Arus Mudik Lebaran Menggunakan Transportasi Laut Meningkat


Kepala Unit Pelayanan Pelabuhan Kelas II Saumlaki, Jusuf Heljanan : “Estimasinya ada penambahan 8-10% daripada arus mudik di tahun kemarin, karena disaat angkutan arus mudik Lebaran bersamaan dengan libur sekolah sehingga ada peningkatan dari tahun sebelumnya,”

Saumlaki,  Hasil pengamatan dan evaluasi arus mudik Lebaran oleh Posko Angkutan Lebaran Kabupaten Kepulauan Tanimbar (KKT) Tahun 2019, diprediksi mengalami kenaikan dibandingkan tahu-tahun sebelumnya.

Salah satu faktor penyebab lonjakan arus mudik kali karena libur Lebaran bersamaan dengan libur sekolah, sehingga banyak masyarakat yang memanfaatkan kesempatan tersebut untuk pulang ke kampung halaman.

“Estimasinya ada penambahan 8-10% daripada arus mudik di tahun kemarin, karena disaat angkutan arus mudik Lebaran bersamaan dengan libur sekolah sehingga ada peningkatan dari tahun sebelumnya,” kata Kepala Unit Pelayanan Pelabuhan Kelas II Saumlaki, Jusuf Heljanan di ruang kerjanya, Jumat (31/5/2019).

Menurut Jusuf, pelabuhan Saumlaki saat ini dijadikan sebagai Posko Angkutan Lebaran Tahun 2019, untuk membackup seluruh kegiatan masyarakat yang masuk dan keluar Saumlaki menggunakan transportasi laut.

Hal tersebut merupakan instruksi Menteri Perhubungan RI, dan selanjutnya akan beroperasi sejak tanggal 21 Mei - 9 Juni 2019.

Sebelum tanggal, 21 Mei - 9 Juni 2019 kita sudah melakukakan kegiatan pada tanggal, 17 Mei. Kegiatan angkutan lebaran sudah berjalan dengan adanya KM. Leuser tujuan ke Ambon.

"Saudara-saudara kita yang melaksanakan mudik itu sudah diberikan kesempatan untuk naik dengan kapal Leuser. Terus tanggal 24 Mei kapal Pangrango sudah balik dari Tepa, tanggal 27 Mei ke Ambon,” katanya.

Jadi pada prinsipnya di Pelabuhan Saumlaki sudah siap karena tugas dan tanggungjawab kita ini dalam rangka keselamatan dan keamanan pelayaran.

Posko angkutan lebaran melibatkan beberapa stakeholder terkait yang ada di pelabuhan antara lain, Kantor Kesehatan Pelabuhan, Badan SAR Nasional, KP3, perusahan-perusahan pelayaran selain PT. PELNI, ditambah dengan Navigasi dan Dinas Perhubungan KKT.

Menyingung program mudik gratis yang dicanangkan Dinas Perhubungan Provinsi Maluku menggunakan angkutan laut, Jusuf Heljanan mengatakan, program tersebut hanya berlaku untuk beberapa wilayah di Maluku, sementara wilayah kerja Saumlaki belum mendapat kesempatan tersebut.

Angkutan gratis untuk lebaran tahun ini, belum mencakup pelabuhan Saumlaki Kabupaten Kepulauan Tanimbar maupun MBD (Maluku Barat Daya).

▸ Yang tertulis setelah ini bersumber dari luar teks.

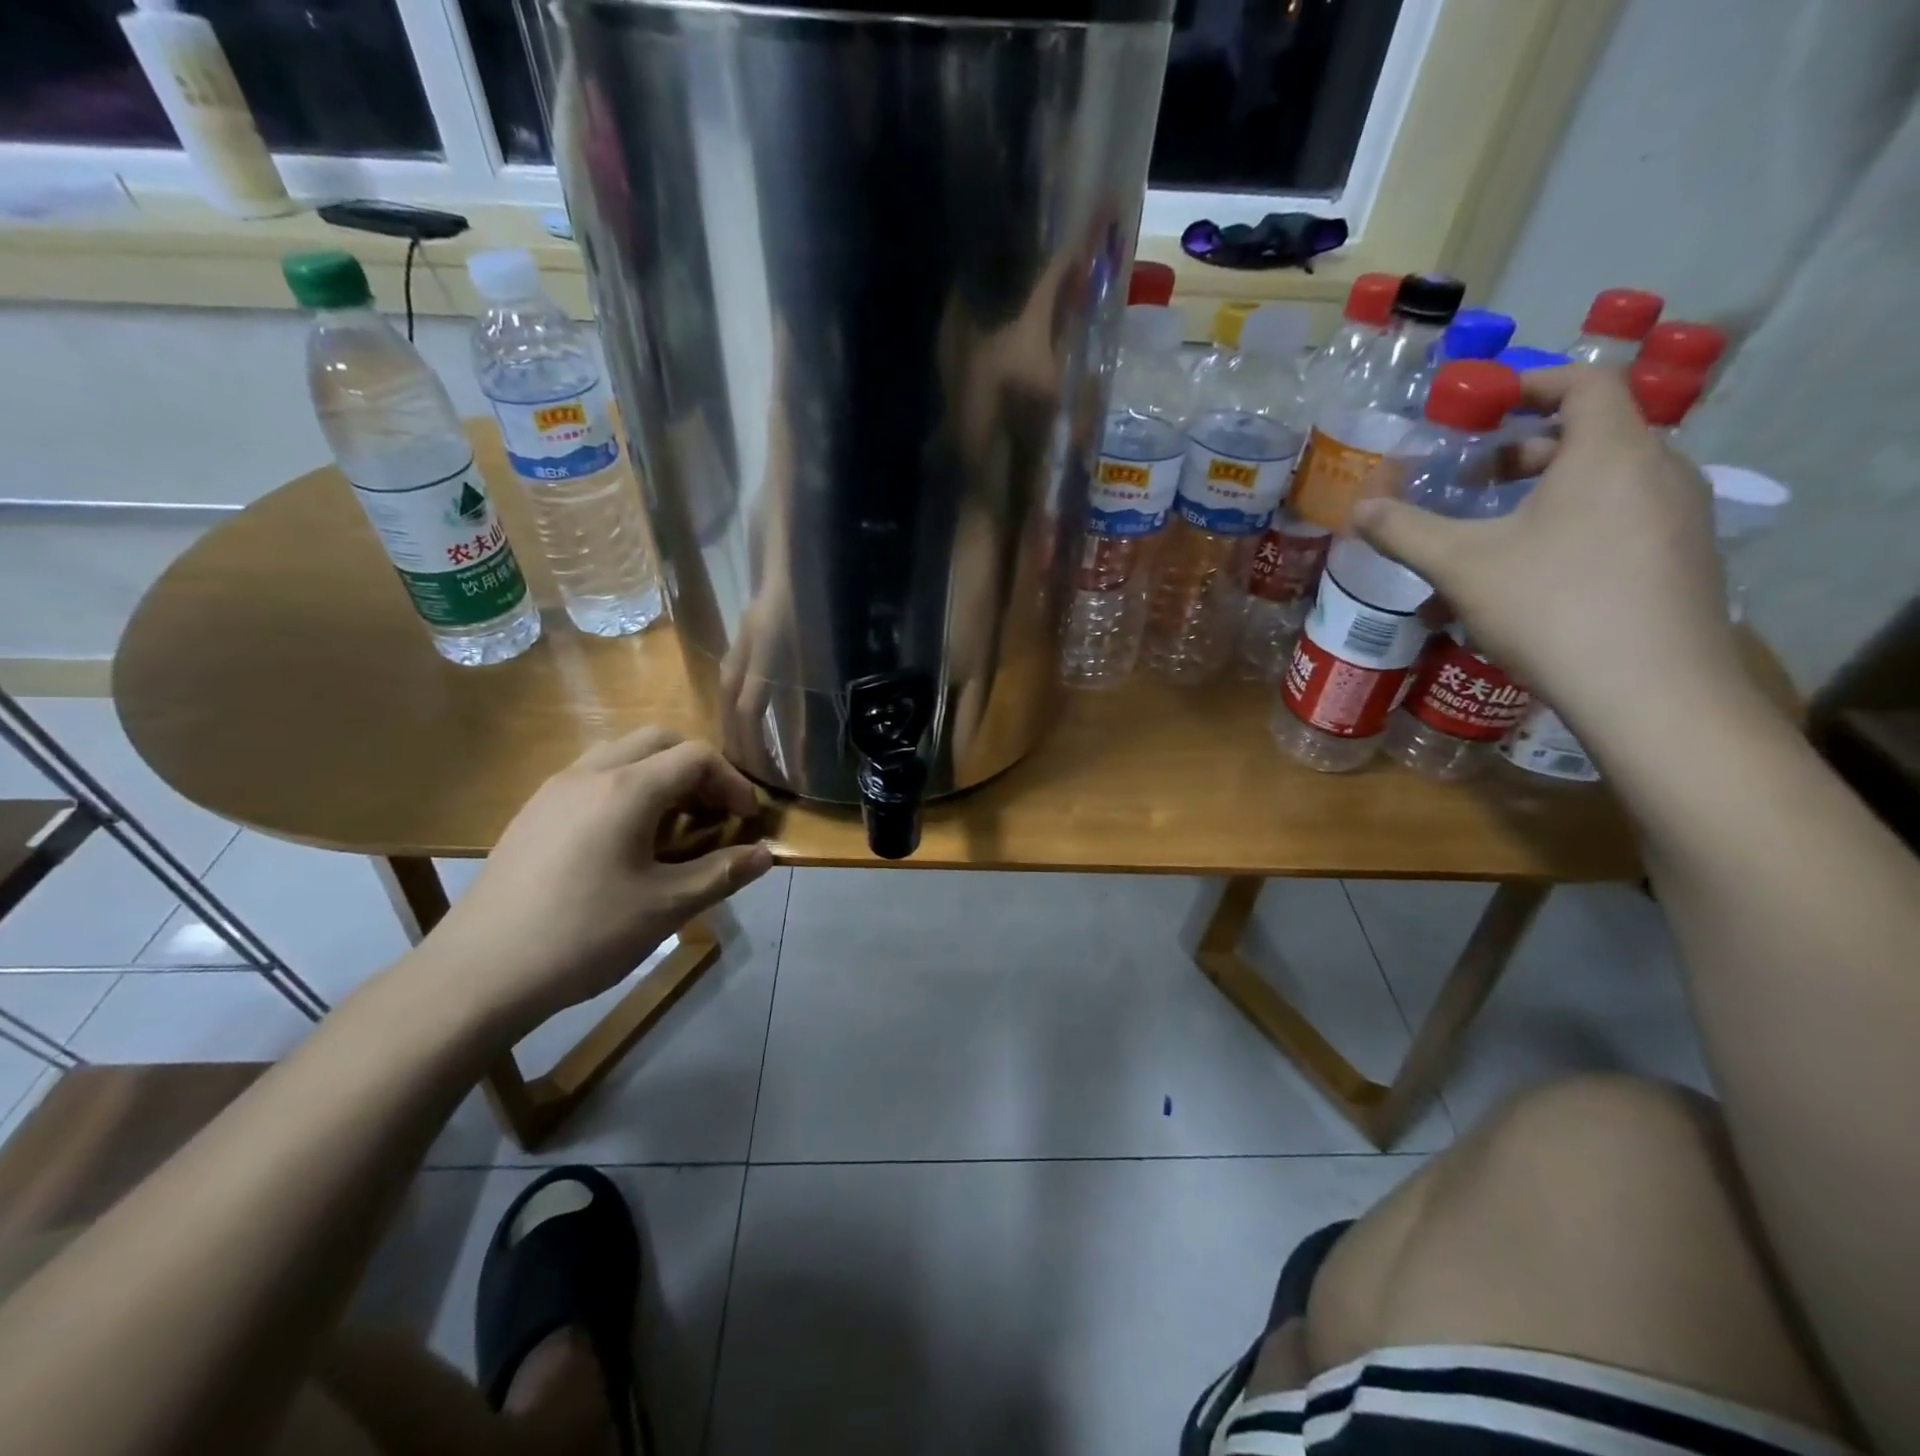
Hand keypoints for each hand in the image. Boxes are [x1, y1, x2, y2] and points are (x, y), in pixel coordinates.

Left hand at [423, 727, 772, 1028]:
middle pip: (658, 741)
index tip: (746, 820)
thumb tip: (764, 855)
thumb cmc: (583, 935)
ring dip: (659, 775)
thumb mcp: (666, 908)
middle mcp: (590, 773)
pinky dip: (625, 789)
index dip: (732, 782)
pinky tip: (625, 841)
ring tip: (673, 824)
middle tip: (714, 812)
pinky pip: (592, 777)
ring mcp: (554, 790)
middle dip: (697, 768)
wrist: (477, 974)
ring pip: (621, 754)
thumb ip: (722, 873)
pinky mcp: (532, 813)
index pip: (696, 756)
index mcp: (627, 789)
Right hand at [1349, 365, 1743, 739]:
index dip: (1533, 382)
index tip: (1487, 405)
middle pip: (1592, 437)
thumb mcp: (1460, 565)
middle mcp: (1659, 472)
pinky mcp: (1681, 562)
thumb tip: (1358, 509)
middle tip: (1475, 479)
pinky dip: (1567, 535)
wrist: (1649, 689)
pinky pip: (1618, 527)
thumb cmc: (1551, 606)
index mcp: (1610, 452)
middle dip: (1525, 452)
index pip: (1585, 382)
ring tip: (1488, 539)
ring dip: (1540, 501)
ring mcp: (1679, 519)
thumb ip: (1406, 531)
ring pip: (1601, 488)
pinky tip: (1521, 586)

Dilihat dari jadwal yang mereka sampaikan dalam hal ini Dinas Perhubungan Provinsi, dari Ambon-Banda-Tual balik lagi, setelah itu dari Ambon-Namrole-Namlea-Geser-Bula masuk lagi kota Ambon dan sekitarnya.

Sementara itu, Kepala Kantor Pelni Saumlaki Obeth Manuhua ketika dikonfirmasi via telepon selular, tentang jumlah penumpang yang keluar Saumlaki melalui pelabuhan Saumlaki, mengungkapkan beberapa data yang menggambarkan lonjakan penumpang yang cukup signifikan.

“Penumpang sudah terurai dari keberangkatan KM. Sirimau tanggal 11 Mei, penumpang yang naik dari Saumlaki sekitar 250 orang, sedangkan KM. Leuser tanggal 17 Mei, penumpang yang naik sebanyak 660 orang. Untuk Pangrango tanggal 26 Mei, penumpang yang naik 550.” Kata Manuhua.